The New World Symphony is a wonderful institution. Founded 22 years ago by Michael Tilson Thomas, who still conducts, the NWS is an orchestral academy which trains and showcases talented young musicians. Since shortly after its founding, it has made its home at South Beach's Lincoln Theatre, which boasts a restored art deco exterior and a modern, comfortable interior with great acoustics.
This afternoon, I attended a lovely NWS performance. The orchestra played selections by Milhaud, Ravel, Berg, and Richard Strauss. The young musicians were masterful. They combined tremendous technical skill with freshness and enthusiasm. The audience was also enthusiastic, giving the performers a well-deserved standing ovation. But I was more struck by the stark difference between the musicians and their audience—the musicians were all in their twenties, while those of us in the audience were mostly seniors.
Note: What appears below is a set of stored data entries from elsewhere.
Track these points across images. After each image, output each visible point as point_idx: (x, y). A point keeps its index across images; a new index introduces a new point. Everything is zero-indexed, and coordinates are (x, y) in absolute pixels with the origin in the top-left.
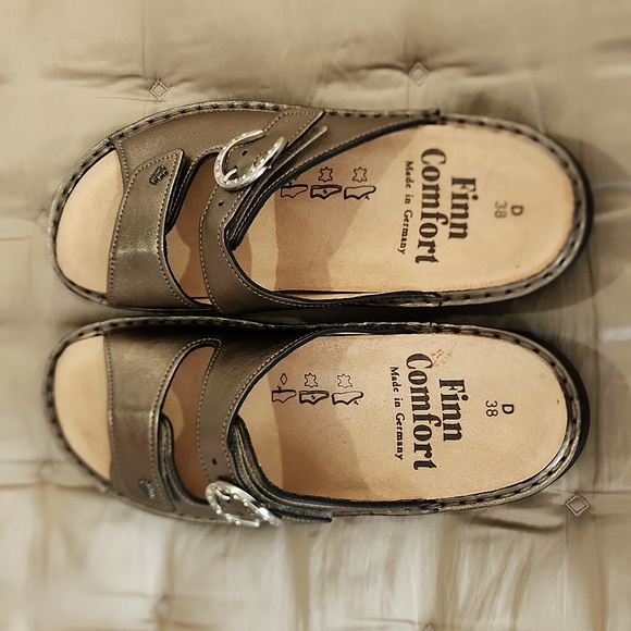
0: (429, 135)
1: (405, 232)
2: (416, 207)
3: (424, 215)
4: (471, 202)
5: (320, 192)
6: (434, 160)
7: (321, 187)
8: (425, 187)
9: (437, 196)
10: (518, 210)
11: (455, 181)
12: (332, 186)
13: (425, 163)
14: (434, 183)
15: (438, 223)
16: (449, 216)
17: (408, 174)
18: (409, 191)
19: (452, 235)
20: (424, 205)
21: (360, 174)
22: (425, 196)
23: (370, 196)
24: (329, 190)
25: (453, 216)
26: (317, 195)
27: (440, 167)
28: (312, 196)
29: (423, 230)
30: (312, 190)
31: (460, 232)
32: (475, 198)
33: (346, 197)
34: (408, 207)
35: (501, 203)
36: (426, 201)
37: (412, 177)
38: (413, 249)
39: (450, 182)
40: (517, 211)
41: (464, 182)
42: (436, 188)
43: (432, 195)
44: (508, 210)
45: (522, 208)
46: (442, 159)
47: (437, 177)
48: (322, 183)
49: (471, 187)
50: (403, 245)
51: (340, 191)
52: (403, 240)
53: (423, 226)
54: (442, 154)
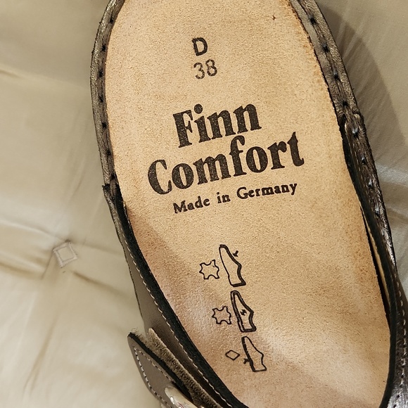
0: (134, 190)
1: (267, 191)
2: (230, 185)
3: (239, 172)
4: (206, 113)
5: (245, 318)
6: (164, 177)
7: (239, 320)
8: (203, 180)
9: (210, 161)
10: (200, 45)
11: (184, 142)
12: (234, 304)
13: (170, 189)
14: (194, 168)
15: (244, 149)
16: (232, 137)
17: (191, 206)
18: (213, 201)
19: (255, 126)
20: (226, 175)
21: (209, 270)
22: (214, 178)
23: (232, 251)
24: (240, 308)
25: (229, 131)
26: (251, 322)
27: (171, 167)
28: (254, 329)
29: (259, 167)
30: (246, 331)
31: (249, 115)
32: (198, 108)
33: (243, 283)
34: (233, 195)
35: (196, 71)
36: (219, 174)
37: (194, 200)
38: (287, 174)
39: (187, 147)
40: (201, 47)
41: (182, 129)
42: (199, 164)
43: (210, 168)
44: (202, 59)
45: (194, 41)
46: (159, 165)
47: (185, 166)
48: (234, 319)
49: (186, 118)
50: (285, 188)
51: (236, 293)
52: (278, 191)
53: (254, 169)
54: (153, 167)
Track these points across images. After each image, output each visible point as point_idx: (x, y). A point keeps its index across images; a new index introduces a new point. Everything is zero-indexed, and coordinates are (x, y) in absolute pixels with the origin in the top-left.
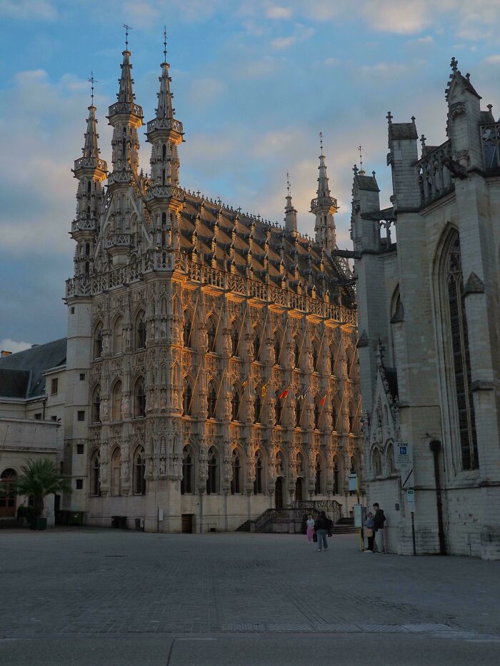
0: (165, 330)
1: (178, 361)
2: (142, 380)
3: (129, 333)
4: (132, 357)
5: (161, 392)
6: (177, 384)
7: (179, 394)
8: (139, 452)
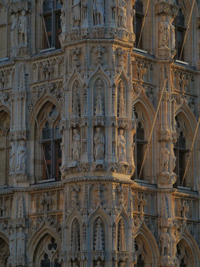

This is a common phenomenon at classical music concerts, but somehow at this performance, where the musicians themselves were so young, the contrast seemed all the greater. Their musicianship makes it clear that there's no shortage of brilliant young musicians, but their audience appears to be on its last legs.
The NWS seems to think there's still a market for its musical product. It will soon move into a new Frank Gehry-designed campus right around the corner from the Lincoln Theatre. The orchestra hopes to create interest in classical music among a younger generation. I hope they succeed, because it's certainly weird to feel like one of the youngest in the crowd at age 60.